AIM OF THE EXERCISE ▸
Could you put the lines below, starting with the line that contains "Η ΑΡΧΑΙΟΤΕΡΗ ΠΡΩΪΝΗ" and going on through the line that contains "(impronte digitali).", into a JSON list of strings, one string per line? Leave out blank lines and the pictures.

MATERIAL FOR THE TASK ▸
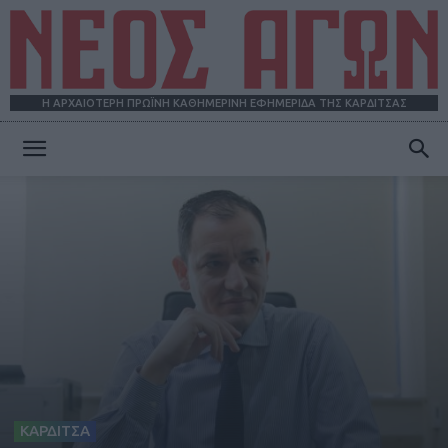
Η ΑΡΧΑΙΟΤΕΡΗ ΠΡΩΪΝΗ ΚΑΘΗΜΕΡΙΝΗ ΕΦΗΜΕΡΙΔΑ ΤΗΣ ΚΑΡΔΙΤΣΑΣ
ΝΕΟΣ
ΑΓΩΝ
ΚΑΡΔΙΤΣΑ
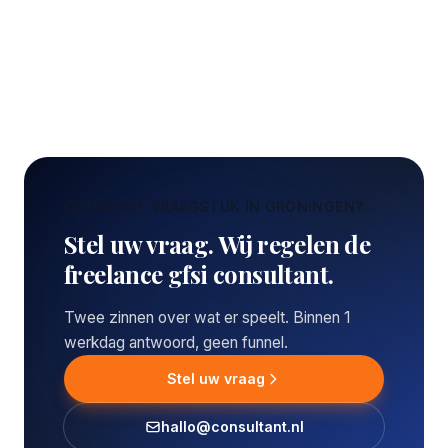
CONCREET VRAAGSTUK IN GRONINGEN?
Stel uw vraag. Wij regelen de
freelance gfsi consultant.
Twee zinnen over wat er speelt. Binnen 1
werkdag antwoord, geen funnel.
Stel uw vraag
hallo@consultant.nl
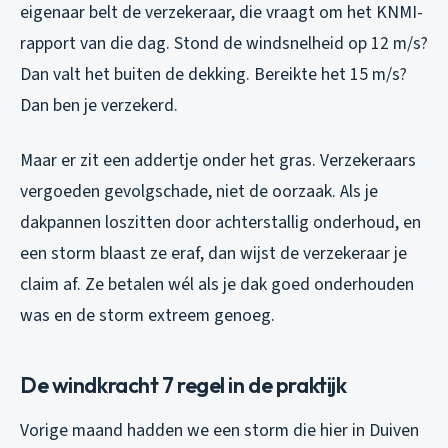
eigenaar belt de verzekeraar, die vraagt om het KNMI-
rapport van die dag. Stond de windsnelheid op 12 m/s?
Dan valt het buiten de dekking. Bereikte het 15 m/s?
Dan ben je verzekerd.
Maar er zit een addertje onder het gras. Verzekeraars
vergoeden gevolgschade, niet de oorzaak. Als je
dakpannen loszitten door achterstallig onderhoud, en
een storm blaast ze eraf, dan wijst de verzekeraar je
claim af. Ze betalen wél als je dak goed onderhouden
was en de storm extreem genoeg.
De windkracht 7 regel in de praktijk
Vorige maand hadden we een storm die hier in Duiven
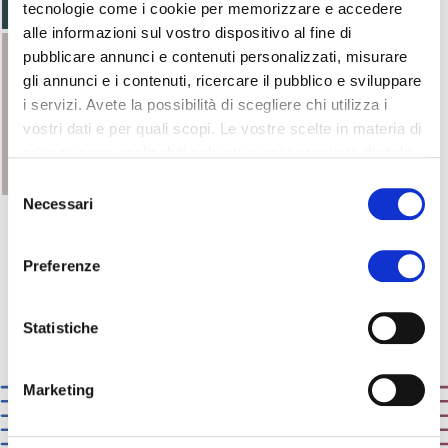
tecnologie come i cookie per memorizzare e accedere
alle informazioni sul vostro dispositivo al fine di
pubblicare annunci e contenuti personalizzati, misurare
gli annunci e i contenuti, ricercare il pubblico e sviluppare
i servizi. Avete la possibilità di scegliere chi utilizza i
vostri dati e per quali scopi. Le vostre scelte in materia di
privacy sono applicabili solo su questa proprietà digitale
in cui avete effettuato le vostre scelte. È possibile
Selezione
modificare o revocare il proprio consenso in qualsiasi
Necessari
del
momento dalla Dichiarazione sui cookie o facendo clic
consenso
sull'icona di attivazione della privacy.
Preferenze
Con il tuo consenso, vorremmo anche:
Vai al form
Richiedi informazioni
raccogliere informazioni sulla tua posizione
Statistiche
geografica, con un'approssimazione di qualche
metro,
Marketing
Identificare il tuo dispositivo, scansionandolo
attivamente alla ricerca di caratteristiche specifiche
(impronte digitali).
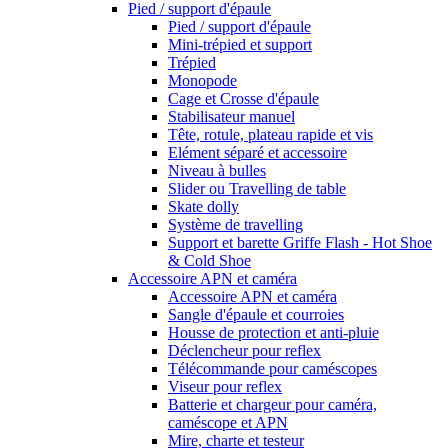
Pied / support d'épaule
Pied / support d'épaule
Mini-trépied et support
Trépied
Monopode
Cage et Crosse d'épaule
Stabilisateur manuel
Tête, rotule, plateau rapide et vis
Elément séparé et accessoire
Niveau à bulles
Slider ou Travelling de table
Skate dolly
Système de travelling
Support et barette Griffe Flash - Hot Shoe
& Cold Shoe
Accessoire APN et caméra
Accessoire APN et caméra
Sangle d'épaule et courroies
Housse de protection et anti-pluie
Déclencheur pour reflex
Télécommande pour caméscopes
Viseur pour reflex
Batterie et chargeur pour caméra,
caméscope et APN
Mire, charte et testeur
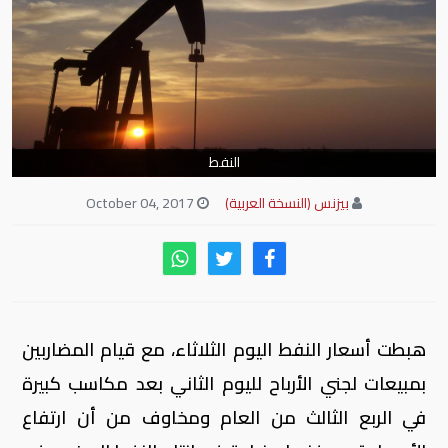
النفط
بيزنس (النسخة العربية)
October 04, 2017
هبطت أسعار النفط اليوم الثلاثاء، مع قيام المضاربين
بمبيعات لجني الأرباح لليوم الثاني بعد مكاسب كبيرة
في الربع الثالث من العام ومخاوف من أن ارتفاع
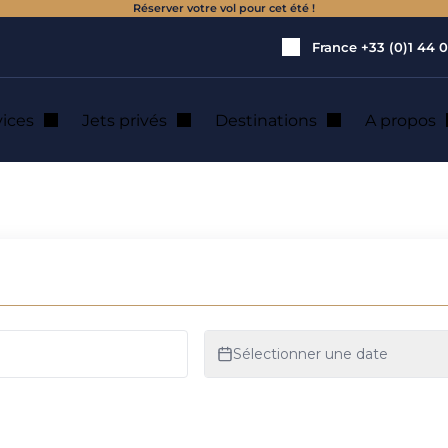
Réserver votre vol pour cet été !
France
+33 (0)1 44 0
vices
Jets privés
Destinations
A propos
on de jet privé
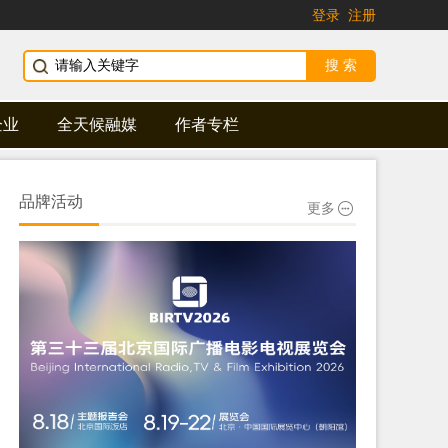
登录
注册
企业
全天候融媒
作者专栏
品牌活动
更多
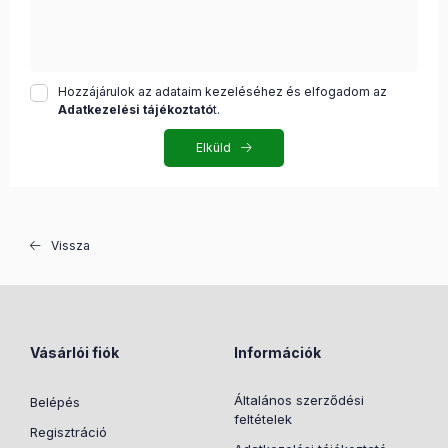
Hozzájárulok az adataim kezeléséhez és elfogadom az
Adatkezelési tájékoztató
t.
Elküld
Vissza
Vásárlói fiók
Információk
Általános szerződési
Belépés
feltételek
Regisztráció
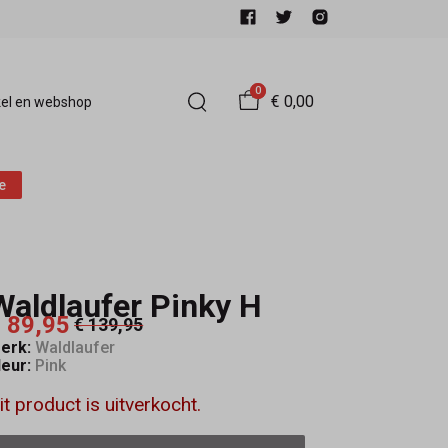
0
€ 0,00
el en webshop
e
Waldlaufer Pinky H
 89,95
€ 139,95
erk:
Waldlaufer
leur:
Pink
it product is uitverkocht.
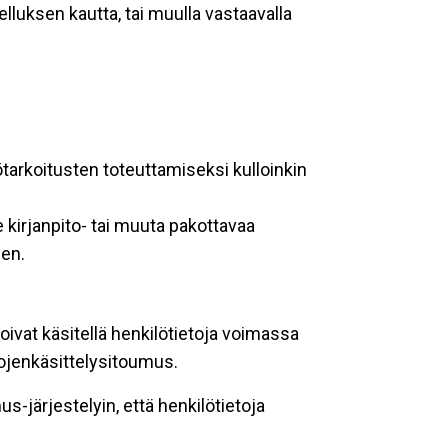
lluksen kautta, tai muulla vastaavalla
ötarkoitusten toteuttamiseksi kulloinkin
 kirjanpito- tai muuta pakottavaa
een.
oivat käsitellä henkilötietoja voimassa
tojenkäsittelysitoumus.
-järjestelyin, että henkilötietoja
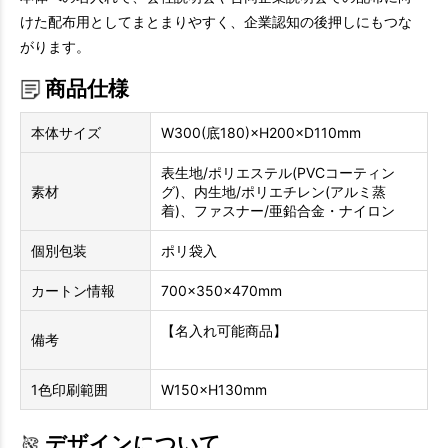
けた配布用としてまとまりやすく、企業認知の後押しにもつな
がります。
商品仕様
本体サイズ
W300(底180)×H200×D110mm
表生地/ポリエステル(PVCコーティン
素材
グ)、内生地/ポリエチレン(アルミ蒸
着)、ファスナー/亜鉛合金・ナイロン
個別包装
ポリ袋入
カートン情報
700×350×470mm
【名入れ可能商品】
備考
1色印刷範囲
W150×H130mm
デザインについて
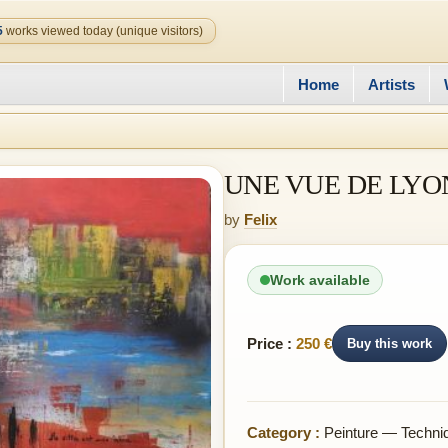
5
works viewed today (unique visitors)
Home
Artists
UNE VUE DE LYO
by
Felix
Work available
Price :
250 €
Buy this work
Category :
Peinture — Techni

---

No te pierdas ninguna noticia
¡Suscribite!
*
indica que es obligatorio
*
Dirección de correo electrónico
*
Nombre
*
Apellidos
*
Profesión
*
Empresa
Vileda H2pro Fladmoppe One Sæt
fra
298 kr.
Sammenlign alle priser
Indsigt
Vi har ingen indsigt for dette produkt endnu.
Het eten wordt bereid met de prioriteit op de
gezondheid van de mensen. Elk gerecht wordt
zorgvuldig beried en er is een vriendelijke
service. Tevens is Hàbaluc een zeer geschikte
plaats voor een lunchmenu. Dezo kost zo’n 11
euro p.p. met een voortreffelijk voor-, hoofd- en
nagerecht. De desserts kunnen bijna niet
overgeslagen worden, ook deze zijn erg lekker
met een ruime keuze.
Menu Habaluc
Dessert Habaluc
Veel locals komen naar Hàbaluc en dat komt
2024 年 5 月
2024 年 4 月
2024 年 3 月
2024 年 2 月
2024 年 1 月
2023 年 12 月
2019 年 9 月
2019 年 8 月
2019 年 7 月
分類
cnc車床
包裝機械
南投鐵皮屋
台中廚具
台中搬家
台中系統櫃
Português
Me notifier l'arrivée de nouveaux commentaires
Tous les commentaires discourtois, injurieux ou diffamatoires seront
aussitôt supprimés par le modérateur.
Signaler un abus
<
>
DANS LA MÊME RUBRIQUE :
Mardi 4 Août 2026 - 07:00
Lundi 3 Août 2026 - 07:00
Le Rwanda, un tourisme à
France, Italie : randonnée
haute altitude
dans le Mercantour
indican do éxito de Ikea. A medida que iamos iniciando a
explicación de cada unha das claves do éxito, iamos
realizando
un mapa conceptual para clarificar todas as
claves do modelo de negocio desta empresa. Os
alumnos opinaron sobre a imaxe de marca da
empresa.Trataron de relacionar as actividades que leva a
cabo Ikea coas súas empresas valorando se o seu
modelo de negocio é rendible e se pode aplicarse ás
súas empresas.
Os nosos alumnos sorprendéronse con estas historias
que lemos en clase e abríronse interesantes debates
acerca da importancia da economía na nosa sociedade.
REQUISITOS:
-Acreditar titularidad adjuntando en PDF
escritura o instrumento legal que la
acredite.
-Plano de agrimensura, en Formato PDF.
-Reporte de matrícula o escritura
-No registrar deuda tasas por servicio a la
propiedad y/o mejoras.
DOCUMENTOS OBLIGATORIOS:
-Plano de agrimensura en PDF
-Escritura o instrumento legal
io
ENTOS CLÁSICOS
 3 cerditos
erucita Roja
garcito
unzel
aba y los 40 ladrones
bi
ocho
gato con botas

* * *

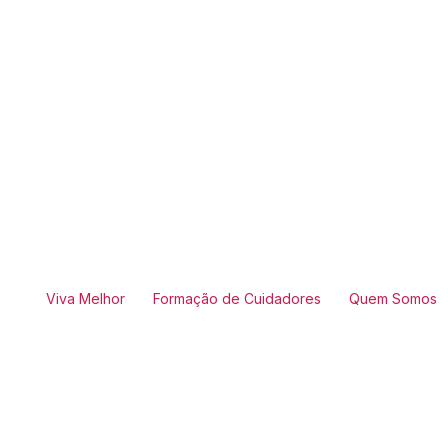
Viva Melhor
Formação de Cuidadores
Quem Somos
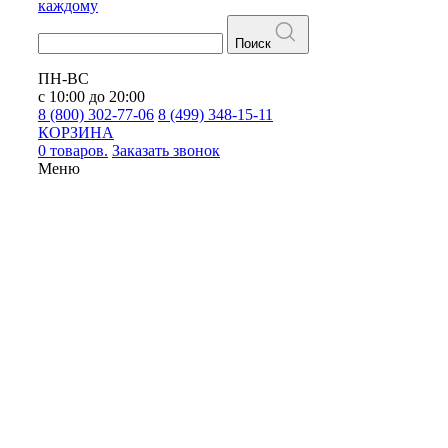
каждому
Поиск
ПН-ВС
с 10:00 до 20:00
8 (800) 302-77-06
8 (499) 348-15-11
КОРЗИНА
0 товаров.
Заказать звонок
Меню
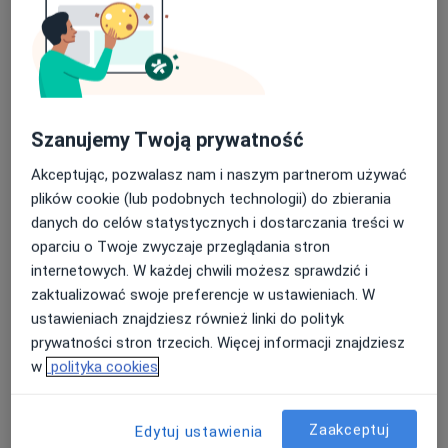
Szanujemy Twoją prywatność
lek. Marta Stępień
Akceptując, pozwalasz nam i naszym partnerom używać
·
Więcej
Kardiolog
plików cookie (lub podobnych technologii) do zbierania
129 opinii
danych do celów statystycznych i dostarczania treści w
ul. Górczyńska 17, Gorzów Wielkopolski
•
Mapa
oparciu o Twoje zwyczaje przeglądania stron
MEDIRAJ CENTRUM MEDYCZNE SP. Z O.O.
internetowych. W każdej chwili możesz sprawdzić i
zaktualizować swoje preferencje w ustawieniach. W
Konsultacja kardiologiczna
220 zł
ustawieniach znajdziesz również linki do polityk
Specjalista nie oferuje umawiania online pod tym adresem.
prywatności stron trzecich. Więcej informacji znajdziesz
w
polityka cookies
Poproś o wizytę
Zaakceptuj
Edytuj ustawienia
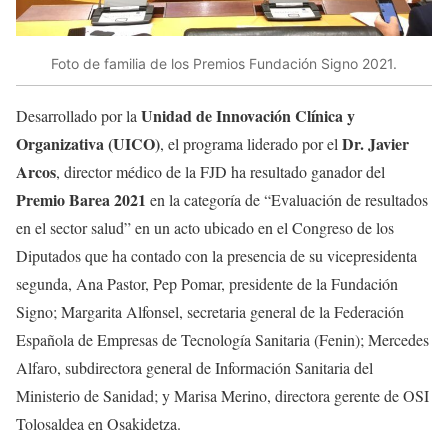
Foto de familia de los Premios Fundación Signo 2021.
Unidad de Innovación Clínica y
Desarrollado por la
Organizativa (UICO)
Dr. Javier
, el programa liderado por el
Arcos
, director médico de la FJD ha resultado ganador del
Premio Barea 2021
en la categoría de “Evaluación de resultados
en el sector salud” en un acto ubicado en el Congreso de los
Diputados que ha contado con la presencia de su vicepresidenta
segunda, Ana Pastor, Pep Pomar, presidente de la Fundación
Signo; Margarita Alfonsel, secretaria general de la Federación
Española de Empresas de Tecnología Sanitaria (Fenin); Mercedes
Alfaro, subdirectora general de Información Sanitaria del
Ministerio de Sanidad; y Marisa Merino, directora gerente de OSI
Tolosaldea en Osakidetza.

EXERCISE RESPONSE ▸
[
  "Η ΑΡΧΑΙΟΤΕΡΗ ΠΡΩΪΝΗ ΚΑΘΗΜΕΡΙΝΗ ΕΦΗΜΕΡΙΔΑ ΤΗΣ ΚΑΡΔΙΤΣΑΣ",
  "ΝΕΟΣ",
  "ΑΓΩΝ",
  "ΚΑΡΔΙΤΣΑ",
  "CONCREET VRAAGSTUK IN GRONINGEN?",
  "Stel uw vraag. Wij regelen de",
  "freelance gfsi consultant.",
  "Twee zinnen over wat er speelt. Binnen 1",
  "werkdag antwoord, geen funnel.",
  "Stel uw vraag",
  "hallo@consultant.nl",
  "eigenaar belt de verzekeraar, die vraagt om het KNMI-",
  "rapport van die dag. Stond de windsnelheid op 12 m/s?",
  "Dan valt het buiten de dekking. Bereikte het 15 m/s?",
  "Dan ben je verzekerd.",
  "Maar er zit een addertje onder het gras. Verzekeraars",
  "vergoeden gevolgschade, niet de oorzaak. Als je",
  "dakpannen loszitten door achterstallig onderhoud, en",
  "een storm blaast ze eraf, dan wijst de verzekeraar je",
  "claim af. Ze betalen wél als je dak goed onderhouden",
  "was en de storm extreem genoeg.",
  "De windkracht 7 regel in de praktijk",
  "Vorige maand hadden we een storm die hier in Duiven",
  "tecnologie come i cookie per memorizzare e accedere",
  "alle informazioni sul vostro dispositivo al fine di",
  "pubblicare annunci e contenuti personalizzati, misurare",
  "gli annunci e i contenuti, ricercare il pubblico e sviluppare",
  "i servizi. Avete la possibilità di scegliere chi utilizza i",
  "vostri dati e per quali scopi. Le vostre scelte in materia di",
  "privacy sono applicabili solo su questa proprietà digitale",
  "in cui avete effettuato le vostre scelte. È possibile",
  "Selezione",
  "modificare o revocare il proprio consenso in qualsiasi",
  "Necessari",
  "del",
  "momento dalla Dichiarazione sui cookie o facendo clic",
  "consenso",
  "sull'icona di attivazione della privacy.",
  "Preferenze",
  "Con il tuo consenso, vorremmo anche:",
  "Vai al form",
  "Richiedi informazioni",
  "raccogliere informazioni sulla tua posizione",
  "Statistiche",
  "geografica, con un'approssimazione di qualche",
  "metro,",
  "Marketing",
  "Identificare il tuo dispositivo, scansionandolo",
  "attivamente alla ricerca di caratteristiche specifiche",
  "(impronte digitali)."
]